• **What to produce**: The pictures are to be dropped, and the records below are to be restated word for word.
(Dataset records)
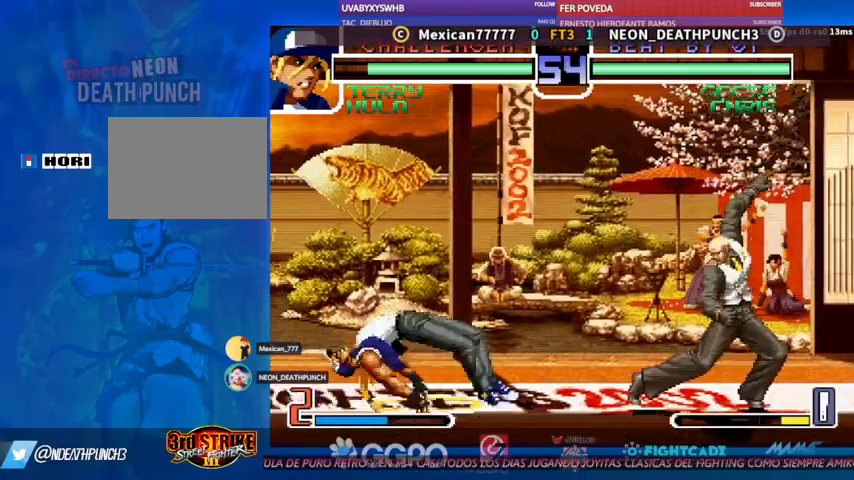
{"dt_ms": 500, "buttons": [], "left_stick": "center", "events": []}
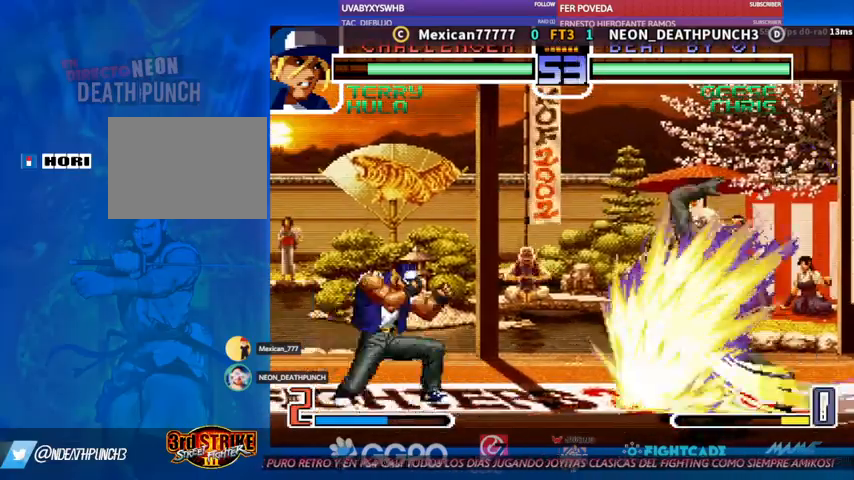
{"dt_ms": 500, "buttons": [], "left_stick": "center", "events": [[400, "left_stick", "left"], [467, "left_stick", "center"]]}
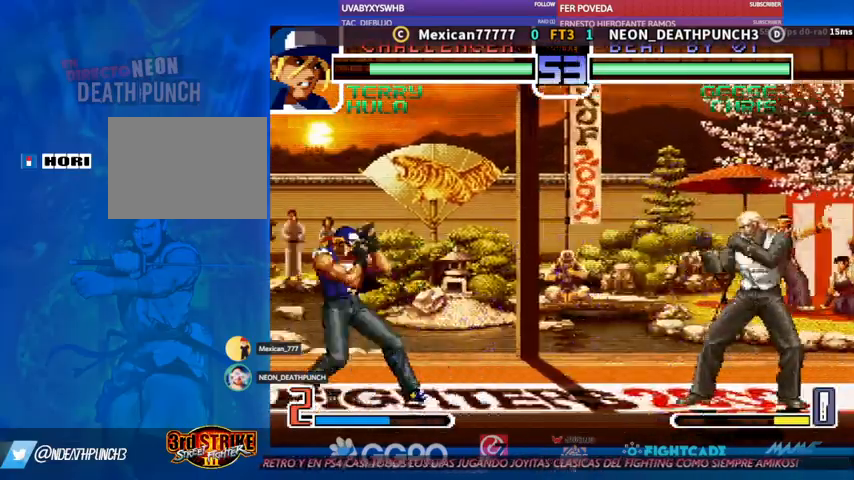
{"dt_ms": 500, "buttons": [], "left_stick": "center", "events": [[33, "left_stick", "left"], [267, "left_stick", "center"], [300, "CIRCLE", "down"], [300, "R2", "down"], [367, "CIRCLE", "up"], [367, "R2", "up"]]}
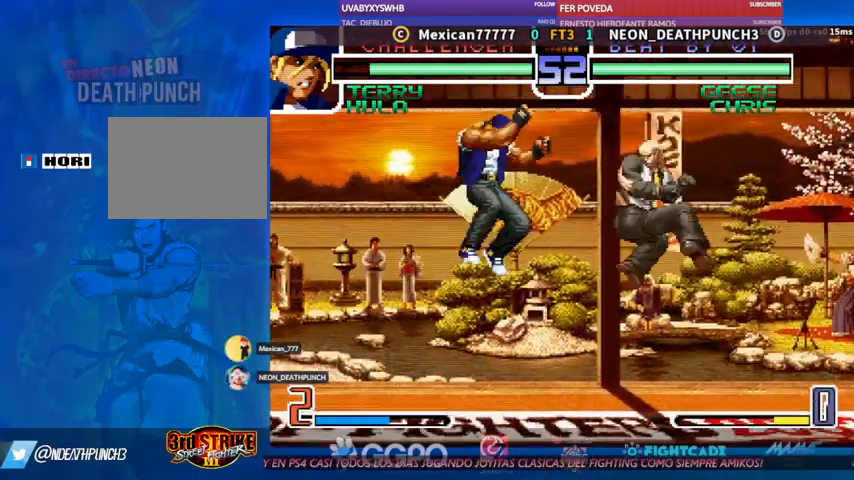
{"dt_ms": 1000, "buttons": [], "left_stick": "left"}
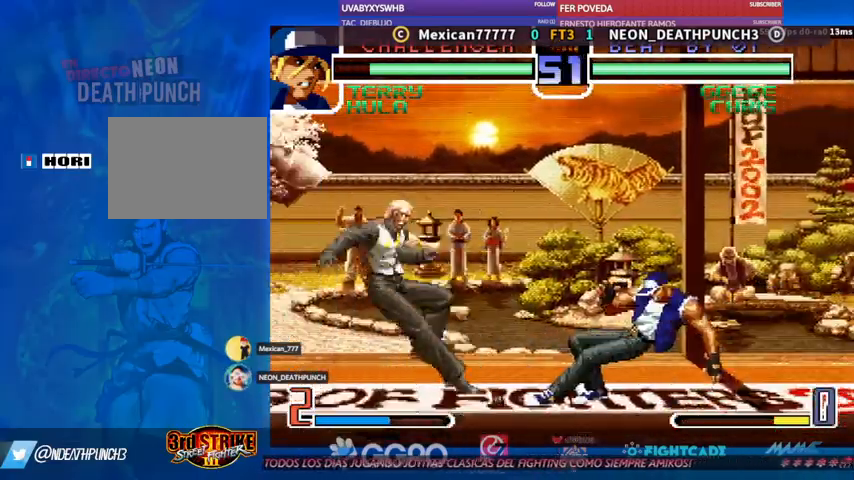
{"dt_ms": 1000, "buttons": [], "left_stick": "left"}
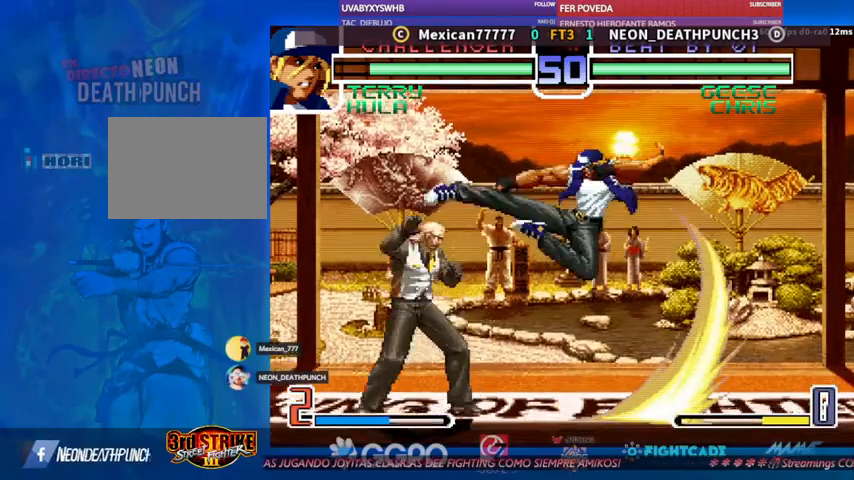
{"dt_ms": 500, "buttons": [], "left_stick": "center", "events": [[67, "left_stick", "down-left"], [467, "left_stick", "center"]]}
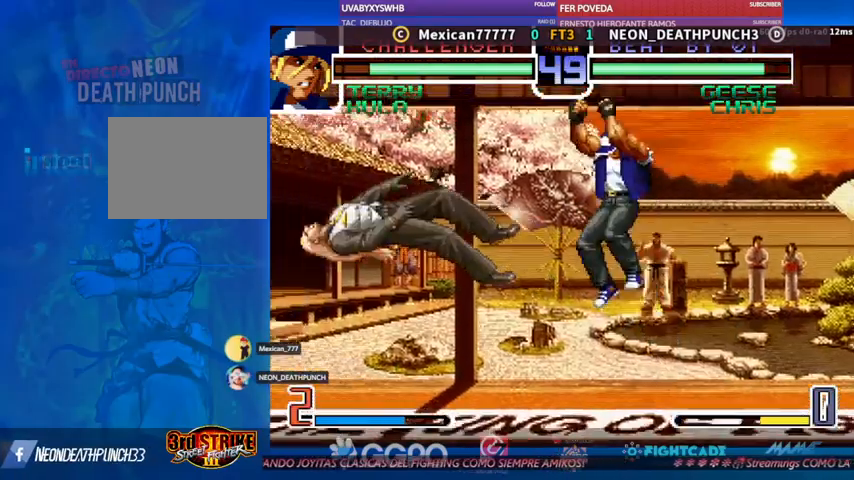
{"dt_ms": 500, "buttons": [], "left_stick": "left", "events": [[133, "R1", "down"], [133, "TRIANGLE", "down"], [200, "R1", "up"], [200, "TRIANGLE", "up"], [300, "left_stick", "left"]]}
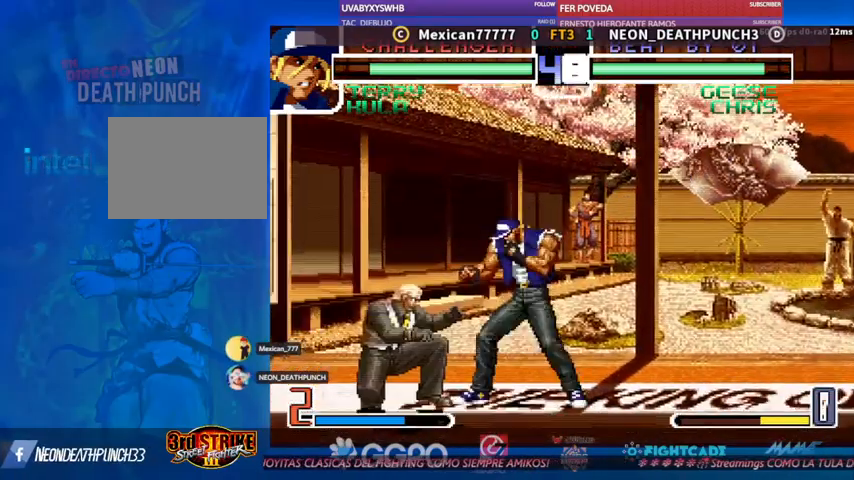
{"dt_ms": 500, "buttons": [], "left_stick": "down-left", "events": [[33, "left_stick", "down-left"]]}
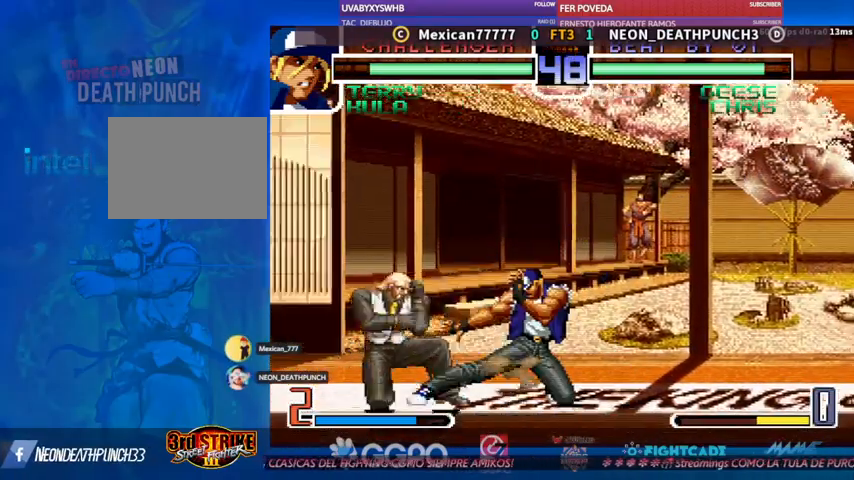
{"dt_ms": 500, "buttons": [], "left_stick": "center", "events": [[367, "R1", "down"], [367, "TRIANGLE", "down"], [367, "left_stick", "center"], [433, "R1", "up"], [433, "TRIANGLE", "up"]]}
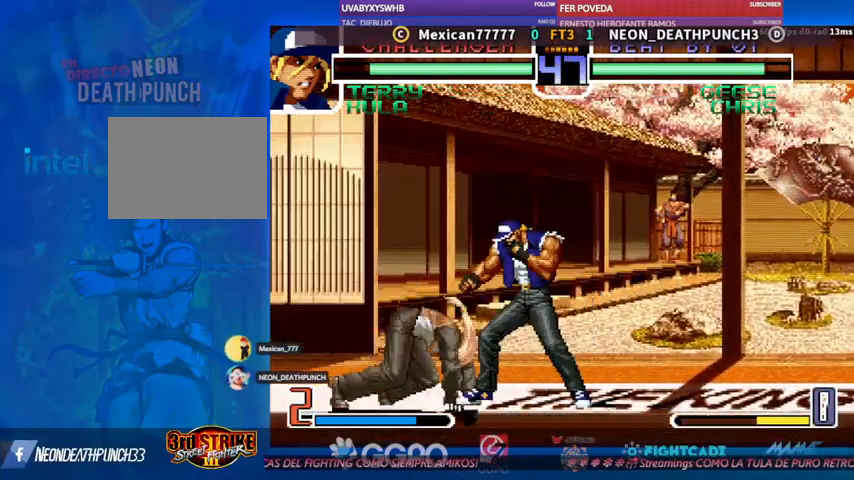
{"dt_ms": 500, "buttons": [], "left_stick": "left", "events": [[367, "CIRCLE", "down"], [400, "CIRCLE", "up"], [433, "CIRCLE", "down"], [500, "CIRCLE", "up"], [500, "left_stick", "left"]]}
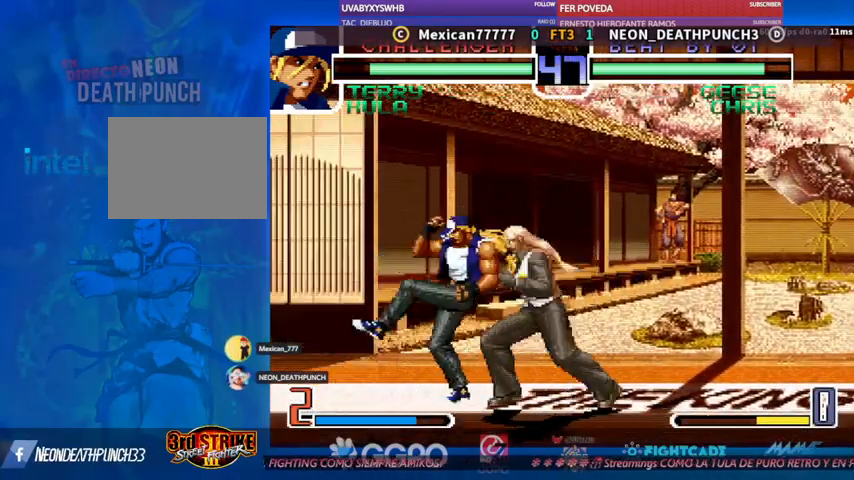
{"dt_ms": 500, "buttons": [], "left_stick": "left", "events": [[100, "R1", "down"], [167, "R1", "up"], [267, "left_stick", "center"], [400, "left_stick", "down"], [500, "left_stick", "left"]]}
(End Dataset records)
• **Exercise result**:
{"dt_ms": 500, "buttons": [], "left_stick": "center", "events": []}
{"dt_ms": 500, "buttons": [], "left_stick": "center", "events": [[400, "left_stick", "left"], [467, "left_stick", "center"]]}
{"dt_ms": 500, "buttons": [], "left_stick": "center", "events": [[33, "left_stick", "left"], [267, "left_stick", "center"], [300, "CIRCLE", "down"], [300, "R2", "down"], [367, "CIRCLE", "up"], [367, "R2", "up"]]}
{"dt_ms": 1000, "buttons": [], "left_stick": "left"}
{"dt_ms": 1000, "buttons": [], "left_stick": "left"}
{"dt_ms": 500, "buttons": [], "left_stick": "center", "events": [[67, "left_stick", "down-left"], [467, "left_stick", "center"]]}
{"dt_ms": 500, "buttons": [], "left_stick": "left", "events": [[133, "R1", "down"], [133, "TRIANGLE", "down"], [200, "R1", "up"], [200, "TRIANGLE", "up"], [300, "left_stick", "left"]]}
{"dt_ms": 500, "buttons": [], "left_stick": "down-left", "events": [[33, "left_stick", "down-left"]]}
{"dt_ms": 500, "buttons": [], "left_stick": "center", "events": [[367, "R1", "down"], [367, "TRIANGLE", "down"], [367, "left_stick", "center"], [433, "R1", "up"], [433, "TRIANGLE", "up"]]}
{"dt_ms": 500, "buttons": [], "left_stick": "left", "events": [[367, "CIRCLE", "down"], [400, "CIRCLE", "up"], [433, "CIRCLE", "down"], [500, "CIRCLE", "up"], [500, "left_stick", "left"]]}
{"dt_ms": 500, "buttons": [], "left_stick": "left", "events": [[100, "R1", "down"], [167, "R1", "up"], [267, "left_stick", "center"], [400, "left_stick", "down"], [500, "left_stick", "left"]]}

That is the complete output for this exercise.